As you are presented with new song choices, you give them the thumbs up or the thumbs down. At first, you may discover that you’re using the thumbs down icon quite a bit, especially if you have very specific requirements for your station. But over time, you start to get the right mix of artists and songs and eventually, you’re pleased with nearly every song Pandora adds to your personalized radio station.


Let’s Translate.

The Pandora station is like your search marketing campaign and the songs are like your keywords.

You “seed” your search campaign with a list of keywords that you believe your potential customers are using to find your business. Maybe you’re a furniture store that specializes in dining room furniture so you start with keywords like dining room furniture, as well as formal dining, table set and dining room sets.

Then, as you run the campaign, you start exploring new keywords like cheap dining room furniture or even something like white kitchen tables to see how they perform.

At first, your keyword list isn’t perfect. As you watch the campaign, you remove those songs, I mean keywords, that don’t perform and you add new ones to see how they do. Over time your experiments with different keywords result in just the right mix of words that provide you with the best results.

Similar to Pandora’s algorithm that discovers and suggests new music, Google’s Keyword Planner will make keyword suggestions based on your original list of keywords.

This may help to clarify why a search campaign isn’t perfect out of the gate, and rather requires some time to ramp up to a high performance level. I’ll even go on to say that it helps clarify why a search campaign requires continued management. You never know when there’s going to be a new “song” or “artist” (translation: keyword or ad group) that may improve the quality of the “station” (translation: campaign).

So far, this analogy works great for Search Engine Marketing (PPC) campaigns, but it also works for targeted display campaigns that use keyword level data to optimize. As with PPC, we can experiment with the keywords over time to improve the performance of the campaign.

But when it comes to targeted display, the analogy extends a bit further. You see, most targeted display companies use audience segments rather than keyword level data to create their audience. That’s like having a radio station that plays pop music, and you can’t choose the artists and you really don’t even know what songs will play in that pop station. All you know is that it will play pop music. You can’t even remove the songs you don’t like. You just have to waste three and half minutes of your life while you cross your fingers that the next song will be to your liking.
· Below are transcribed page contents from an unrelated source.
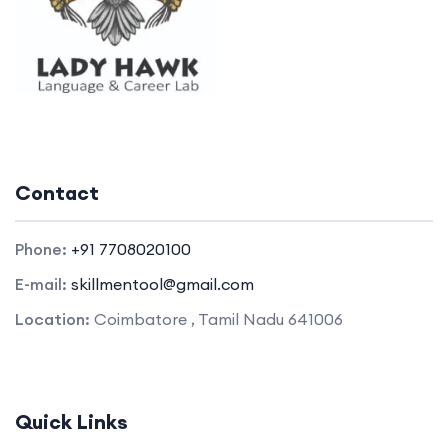
Contact
Phone:
+91 7708020100
E-mail:
skillmentool@gmail.com
Location:
Coimbatore , Tamil Nadu 641006
Quick Links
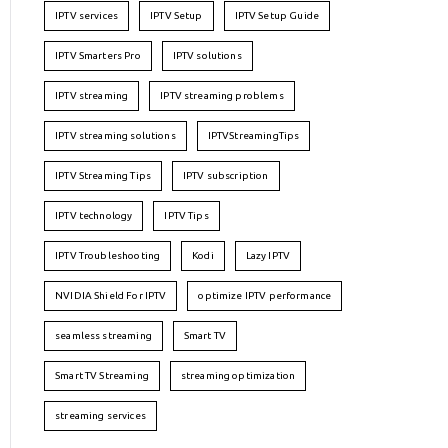
IPTV services
IPTV Setup
IPTV Setup Guide
IPTV Smarters Pro
IPTV solutions
IPTV streaming
IPTV streaming problems
IPTV streaming solutions
IPTVStreamingTips
IPTV Streaming Tips
IPTV subscription
IPTV technology
IPTV Tips
IPTV Troubleshooting
Kodi
Lazy IPTV
NVIDIA Shield For IPTV
optimize IPTV performance
seamless streaming
Smart TV
Smart TV Streaming
streaming optimization
streaming services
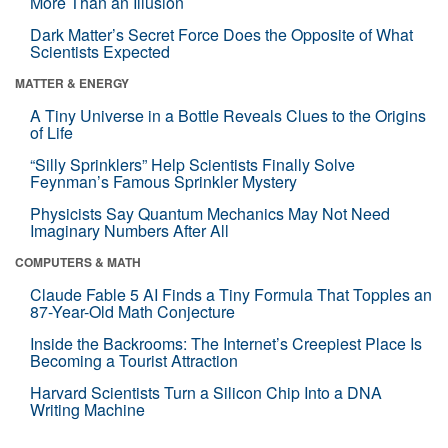
More Than an Illusion
Dark Matter’s Secret Force Does the Opposite of What
Scientists Expected
MATTER & ENERGY
A Tiny Universe in a Bottle Reveals Clues to the Origins
of Life
“Silly Sprinklers” Help Scientists Finally Solve
Feynman’s Famous Sprinkler Mystery
Physicists Say Quantum Mechanics May Not Need
Imaginary Numbers After All
COMPUTERS & MATH
Claude Fable 5 AI Finds a Tiny Formula That Topples an
87-Year-Old Math Conjecture
Inside the Backrooms: The Internet’s Creepiest Place Is
Becoming a Tourist Attraction
Harvard Scientists Turn a Silicon Chip Into a DNA
Writing Machine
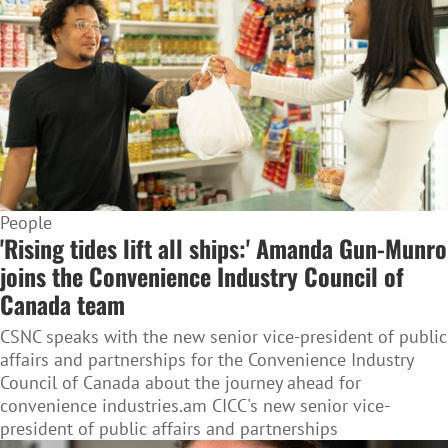
People
'Rising tides lift all ships:' Amanda Gun-Munro
joins the Convenience Industry Council of
Canada team
CSNC speaks with the new senior vice-president of public
affairs and partnerships for the Convenience Industry
Council of Canada about the journey ahead for
convenience industries.am CICC's new senior vice-
president of public affairs and partnerships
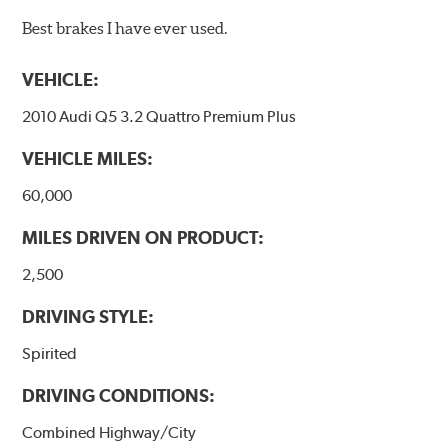
Best brakes I have ever used.
VEHICLE:
2010 Audi Q5 3.2 Quattro Premium Plus
VEHICLE MILES:
60,000
MILES DRIVEN ON PRODUCT:
2,500
DRIVING STYLE:
Spirited
DRIVING CONDITIONS:
Combined Highway/City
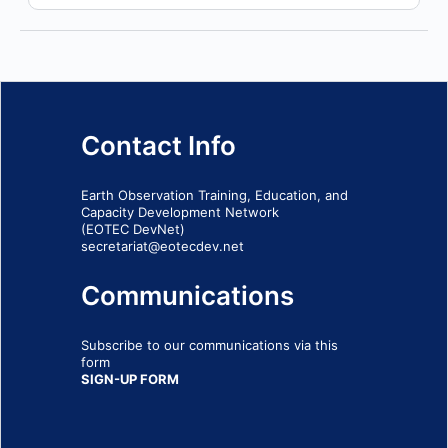
Contact Info
Earth Observation Training, Education, and
Capacity Development Network
(EOTEC DevNet)
secretariat@eotecdev.net
Communications
Subscribe to our communications via this
form
SIGN-UP FORM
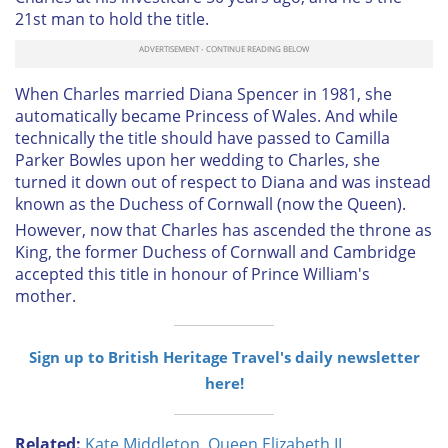
21st man to hold the title.
When Charles married Diana Spencer in 1981, she
automatically became Princess of Wales. And while
technically the title should have passed to Camilla
Parker Bowles upon her wedding to Charles, she
turned it down out of respect to Diana and was instead
known as the Duchess of Cornwall (now the Queen).
However, now that Charles has ascended the throne as
King, the former Duchess of Cornwall and Cambridge
accepted this title in honour of Prince William's
mother.
Sign up to British Heritage Travel's daily newsletter
here!
Related:
Kate Middleton
,
Queen Elizabeth II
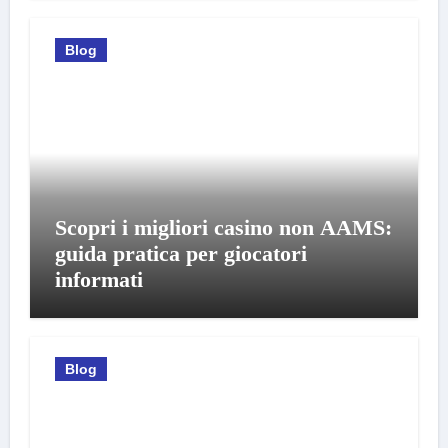
Blog
Scopri i migliori casino non AAMS:
guida pratica per giocatori
informati
Blog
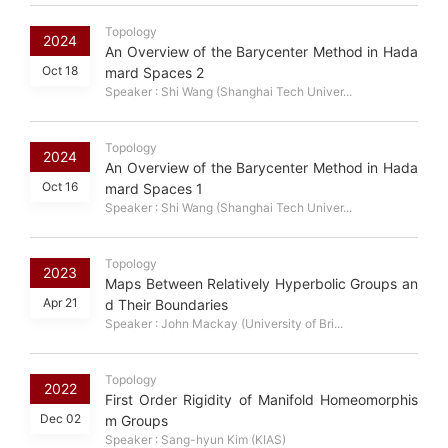
Topology
2024
An Overview of the Barycenter Method in Hada
Oct 18
mard Spaces 2
Speaker : Shi Wang (Shanghai Tech Univer...
Topology
2024
An Overview of the Barycenter Method in Hada
Oct 16
mard Spaces 1
Speaker : Shi Wang (Shanghai Tech Univer...
Topology
2023
Maps Between Relatively Hyperbolic Groups an
Apr 21
d Their Boundaries
Speaker : John Mackay (University of Bri...
Topology
2022
First Order Rigidity of Manifold Homeomorphis
Dec 02
m Groups
Speaker : Sang-hyun Kim (KIAS)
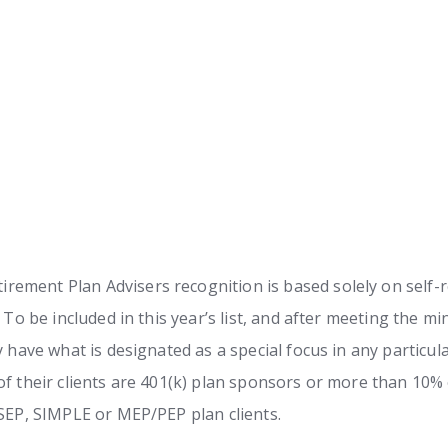
ement Plan Advisers recognition is based solely on self-r
. To be included in this year’s list, and after meeting the 
y have what is designated as a special focus in any particul
f their clients are 401(k) plan sponsors or more than 10% of
 SEP, SIMPLE or MEP/PEP plan clients.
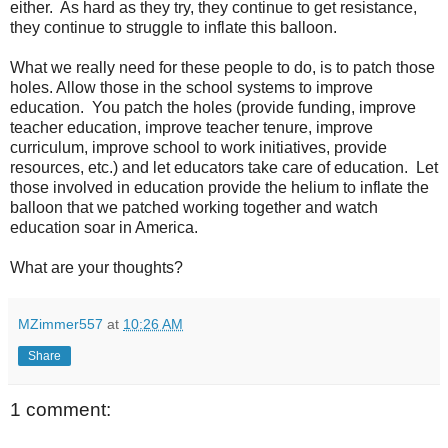
either. As hard as they try, they continue to get resistance,
they continue to struggle to inflate this balloon.
What we really need for these people to do, is to patch those
holes. Allow those in the school systems to improve
education. You patch the holes (provide funding, improve
teacher education, improve teacher tenure, improve
curriculum, improve school to work initiatives, provide
resources, etc.) and let educators take care of education. Let
those involved in education provide the helium to inflate the
balloon that we patched working together and watch
education soar in America.
What are your thoughts?
MZimmer557
at
10:26 AM
Share
1 comment:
Talk about old technology! Doesn’t a personalized station (translation: customized audience) provide a much better user experience? You know it does!
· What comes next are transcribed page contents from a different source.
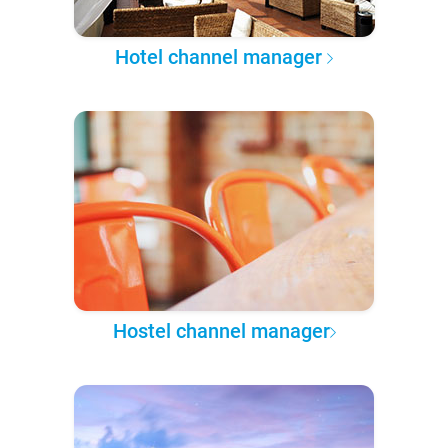
Hotel channel manager
Hostel channel manager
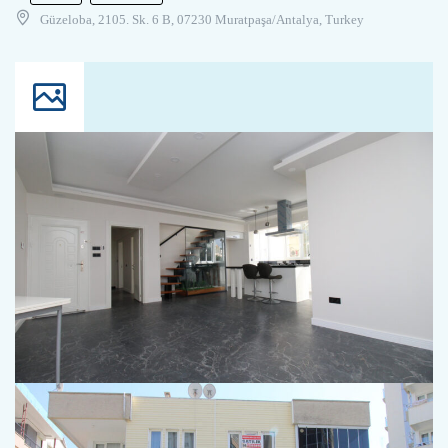
Güzeloba, 2105. Sk. 6 B, 07230 Muratpaşa/Antalya, Turkey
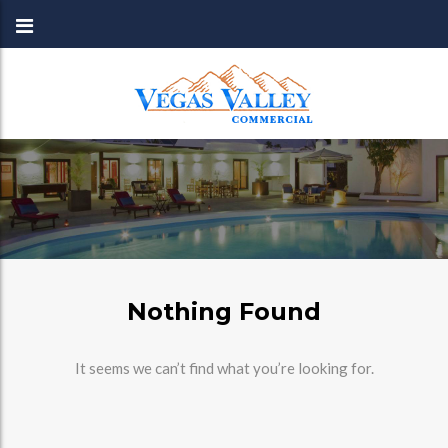
Nothing Found
It seems we can’t find what you’re looking for.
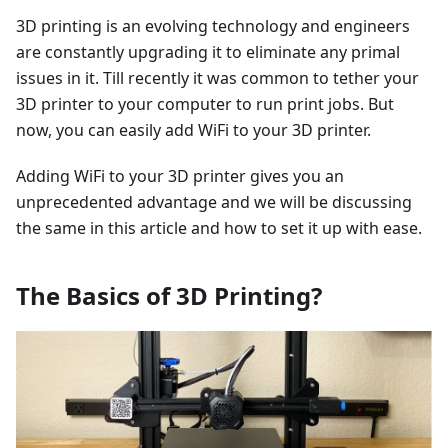
3D printing is an evolving technology and engineers
are constantly upgrading it to eliminate any primal
issues in it. Till recently it was common to tether your
3D printer to your computer to run print jobs. But
now, you can easily add WiFi to your 3D printer.
Adding WiFi to your 3D printer gives you an
unprecedented advantage and we will be discussing
the same in this article and how to set it up with ease.
The Basics of 3D Printing?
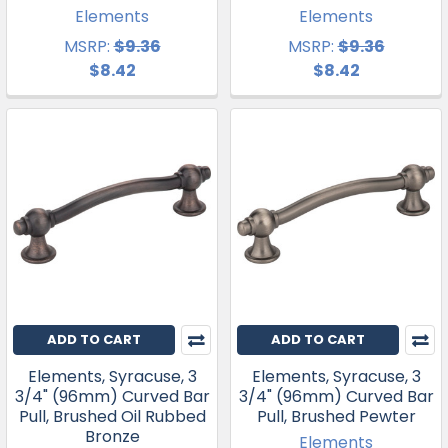
Elements
Elements
MSRP:
$9.36
MSRP:
$9.36
$8.42
$8.42
ADD TO CART
ADD TO CART
Elements, Syracuse, 3
Elements, Syracuse, 3
3/4" (96mm) Curved Bar
3/4" (96mm) Curved Bar
Pull, Brushed Oil Rubbed
Pull, Brushed Pewter
Bronze
Elements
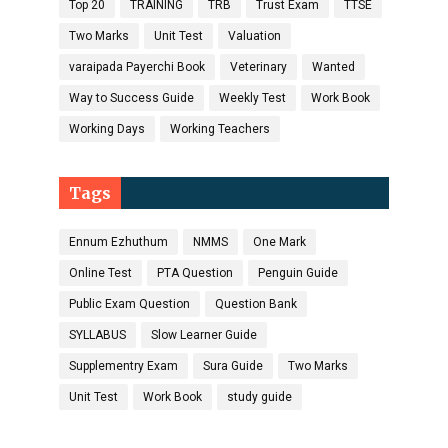
Top 20
TRAINING
TRB
Trust Exam
TTSE
Two Marks
Unit Test
Valuation
varaipada Payerchi Book
Veterinary
Wanted
Way to Success Guide
Weekly Test
Work Book
Working Days
Working Teachers
Tags
Ennum Ezhuthum
NMMS
One Mark
Online Test
PTA Question
Penguin Guide
Public Exam Question
Question Bank
SYLLABUS
Slow Learner Guide
Supplementry Exam
Sura Guide
Two Marks
Unit Test
Work Book
study guide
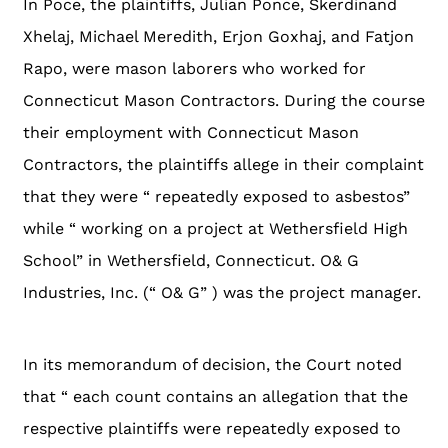
In Poce, the plaintiffs, Julian Ponce, Skerdinand
Xhelaj, Michael Meredith, Erjon Goxhaj, and Fatjon
Rapo, were mason laborers who worked for
Connecticut Mason Contractors. During the course
their employment with Connecticut Mason
Contractors, the plaintiffs allege in their complaint
that they were “ repeatedly exposed to asbestos”
while “ working on a project at Wethersfield High
School” in Wethersfield, Connecticut. O& G
Industries, Inc. (“ O& G” ) was the project manager.
In its memorandum of decision, the Court noted
that “ each count contains an allegation that the
respective plaintiffs were repeatedly exposed to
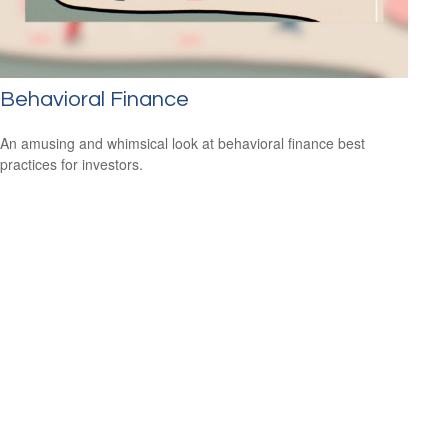
Behavioral Finance
An amusing and whimsical look at behavioral finance best
practices for investors.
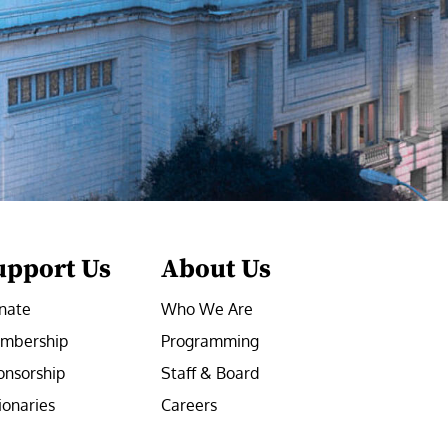
upport Us
About Us
nate
Who We Are
mbership
Programming
onsorship
Staff & Board
ionaries
Careers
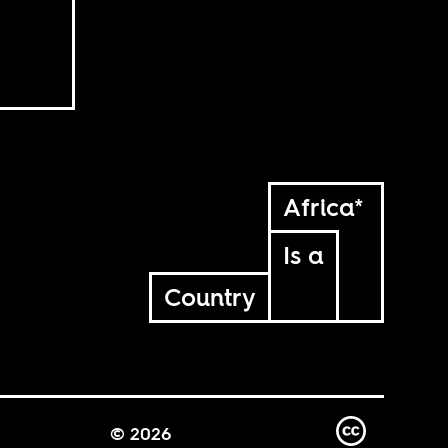
Africa*
Is a
Country
© 2026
Bottom line, technology, in this case, algorithms and experts that manage search campaigns, can truly improve the quality of the user experience – whether that’s a personalized radio station or a customized audience for a search campaign.

Finally, a quick thank you to my friend Kelly Lunsford, who came up with this awesome “Let’s Translate” analogy. When she called me to say, “David, a search campaign is just like a Pandora radio station”, I just knew I had to share that brilliant comparison with everyone. Thanks, Kelly.
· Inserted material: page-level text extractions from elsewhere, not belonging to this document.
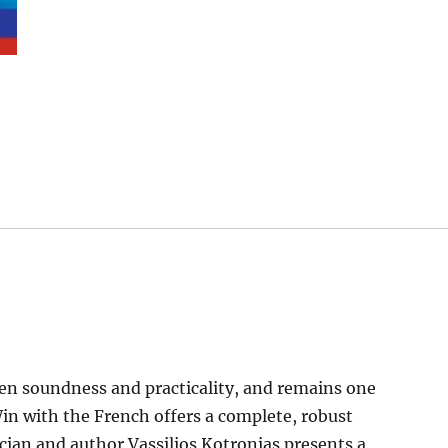
en soundness and practicality, and remains one
 Win with the French offers a complete, robust
tician and author Vassilios Kotronias presents a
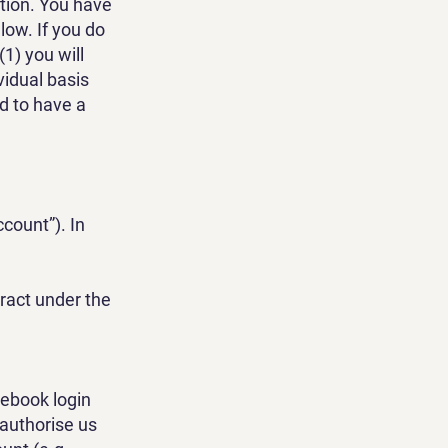
ation. You have
low. If you do
1) you will
vidual basis
nd to have a
ccount”). In
tract under the
cebook login
 authorise us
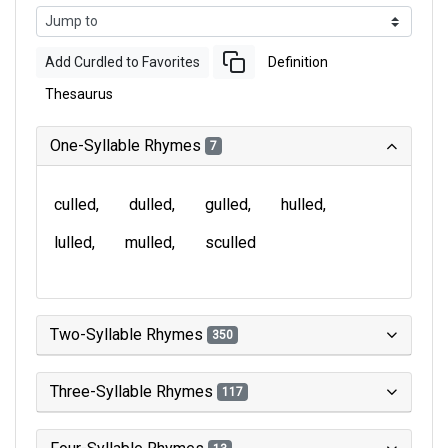
Add Curdled to Favorites
Definition
Thesaurus
One-Syllable Rhymes
7
culled
dulled
gulled
hulled
lulled
mulled
sculled
Two-Syllable Rhymes
350
Three-Syllable Rhymes
117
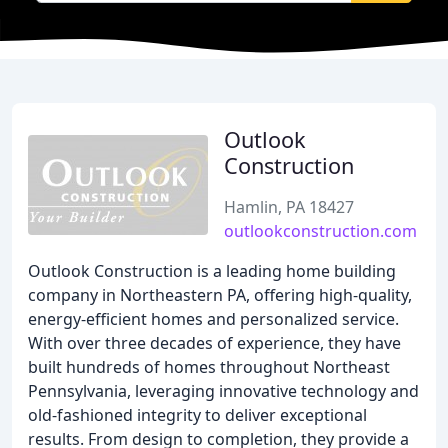
Outlook
Construction
Hamlin, PA 18427
outlookconstruction.com
Outlook Construction is a leading home building
company in Northeastern PA, offering high-quality,
energy-efficient homes and personalized service.
With over three decades of experience, they have
built hundreds of homes throughout Northeast
Pennsylvania, leveraging innovative technology and
old-fashioned integrity to deliver exceptional
results. From design to completion, they provide a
And thank you for reading.

David McBee


Let’s look at programmatic targeted display a little further. When a campaign serves on multiple exchanges, it has access to nearly endless inventory. By not picking and choosing where ads appear, the campaign is allowed to draw from a nearly unlimited source of websites that are available in the real time bidding space.

Some campaign managers choose to limit that inventory to a list of acceptable or popular websites (aka a white list). This is fine, but can limit inventory and thus, delivery of ad impressions.

To compare this to Pandora would be like saying that Station A can choose from every single song in Pandora’s database and Station B can only choose from a list of approved or popular songs. While both stations have the potential to be great, Station B will always be limited. It may never be able to introduce you to that unknown song that could have turned out to be one of your favorites.